> _Input material_
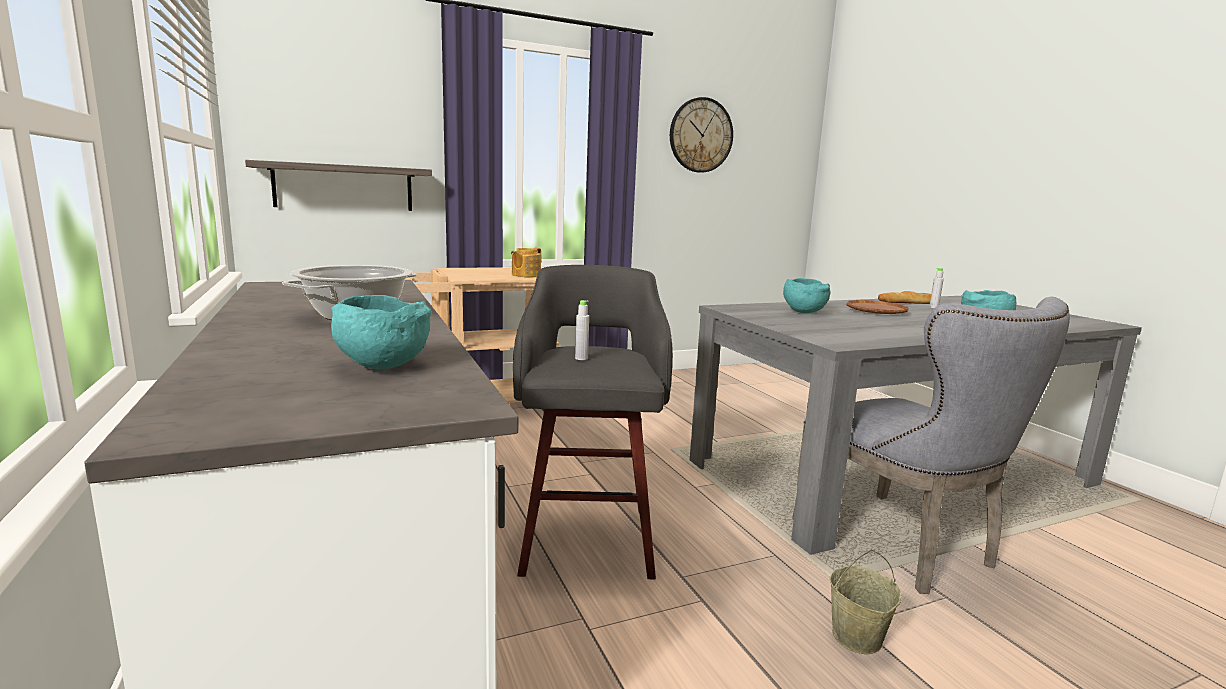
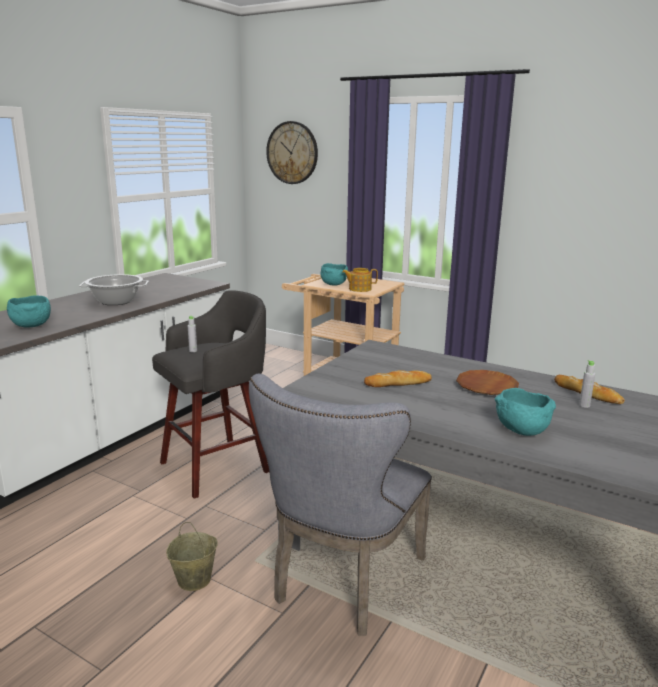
camera: 55 degrees right, 5 degrees up
(344, 187) = (297, 212): shelf -> none
(700, 135) = (597, 166): wall clock -> wall clock (292, 153)
(802, 312) = (414, 366): turquoise bowl -> turquoise bowl (334, 284)
(846, 322) = (398, 383): none -> bread

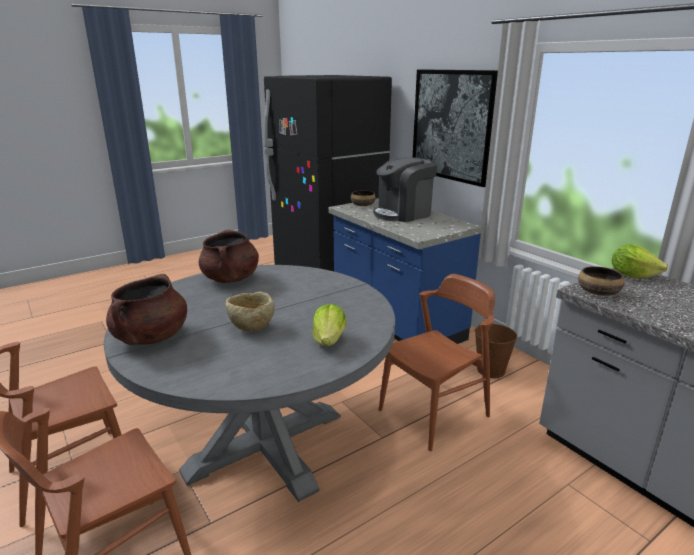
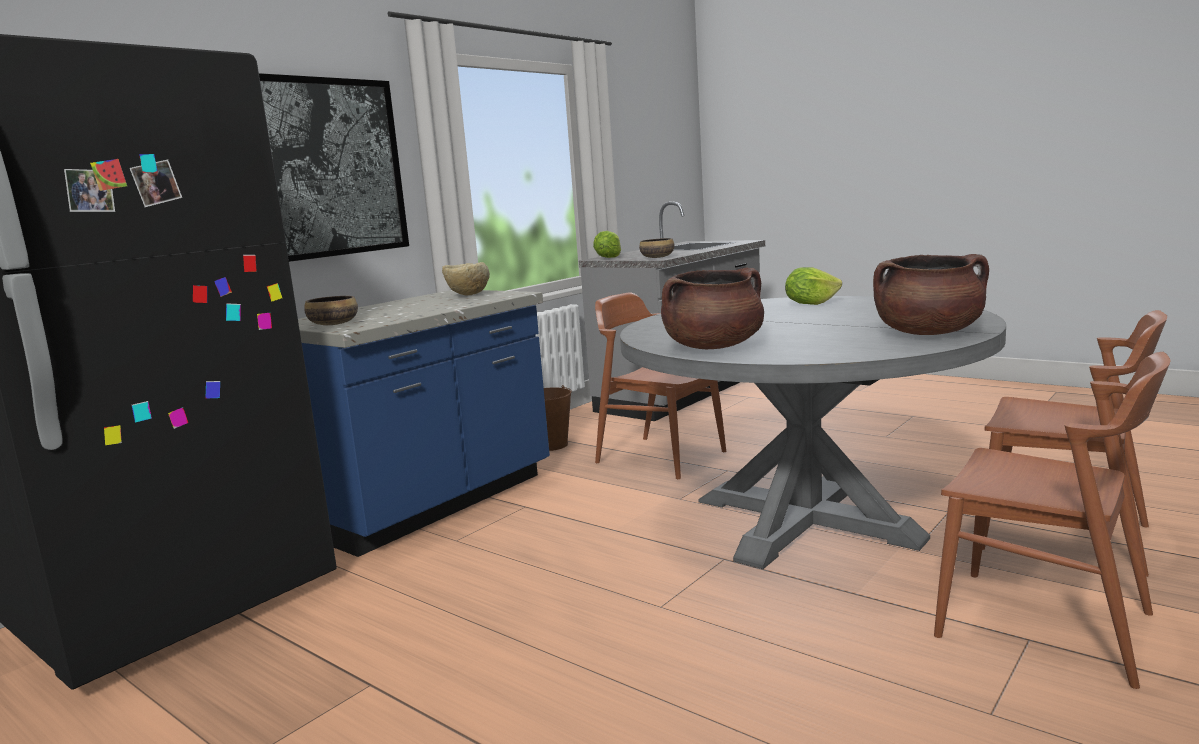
camera: 105 degrees left, 10 degrees down
(251, 327) = (831, 319): beige bowl -> beige bowl (467, 295)
(403, 214) = (397, 307): coffee machine -> none

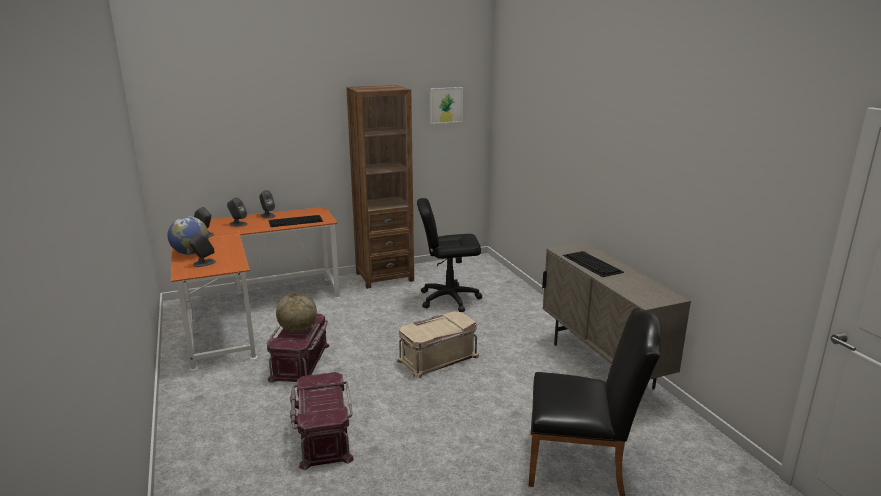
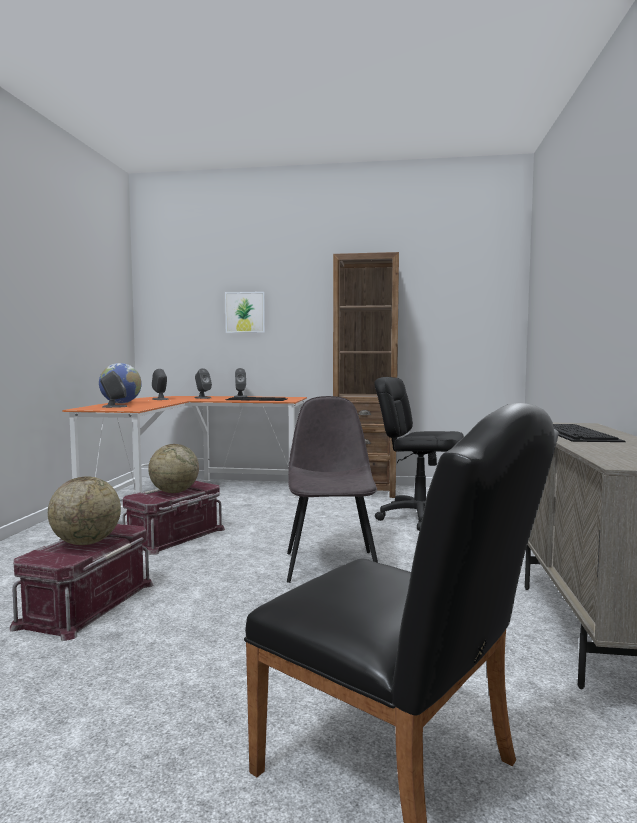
camera: 30 degrees right, 15 degrees down
(321, 397) = (86, 543): none -> globe
(437, 357) = (331, 565): beige storage box -> grey chair
(446, 105) = (462, 287): picture -> picture (245, 312)

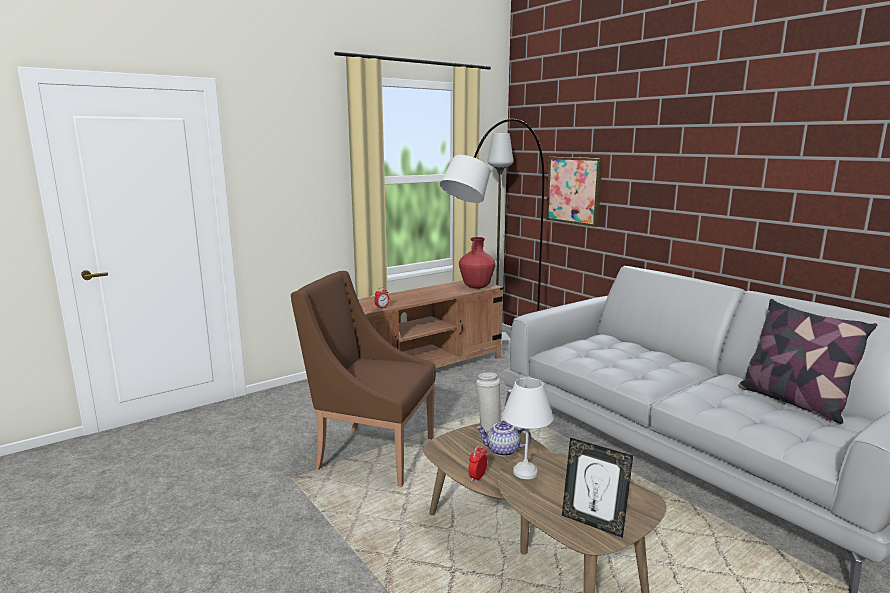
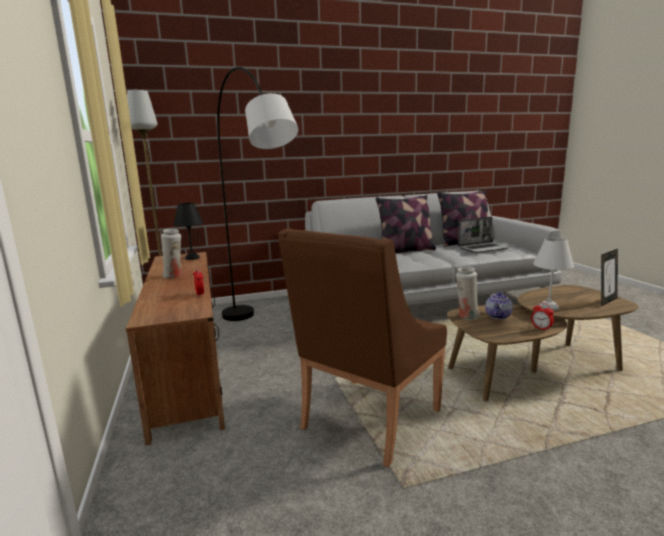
camera: 70 degrees left, 0 degrees up
(421, 294) = (174, 276): none -> white vase
(476, 287) = (191, 258): red vase -> black table lamp
(574, 190) = (226, 150): picture -> none
(674, 367) = (406, 251): none -> pillow
(764, 415) = (483, 248): none -> laptop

> _Try it_
Output the records above in their entirety and exactly, leaving out all images.

> _Completed exercise_
camera: 55 degrees right, 5 degrees up
(344, 187) = (297, 212): shelf -> none
(700, 135) = (597, 166): wall clock -> wall clock (292, 153)
(802, 312) = (414, 366): turquoise bowl -> turquoise bowl (334, 284)
(846, 322) = (398, 383): none -> bread

camera: 105 degrees left, 10 degrees down
(251, 327) = (831, 319): beige bowl -> beige bowl (467, 295)
(403, 214) = (397, 307): coffee machine -> none

camera: 30 degrees right, 15 degrees down
(321, 397) = (86, 543): none -> globe
(437, 357) = (331, 565): beige storage box -> grey chair
(446, 105) = (462, 287): picture -> picture (245, 312)

camera: 70 degrees left, 0 degrees up
(421, 294) = (174, 276): none -> white vase
(476, 287) = (191, 258): red vase -> black table lamp
(574, 190) = (226, 150): picture -> none
(674, 367) = (406, 251): none -> pillow
(764, 415) = (483, 248): none -> laptop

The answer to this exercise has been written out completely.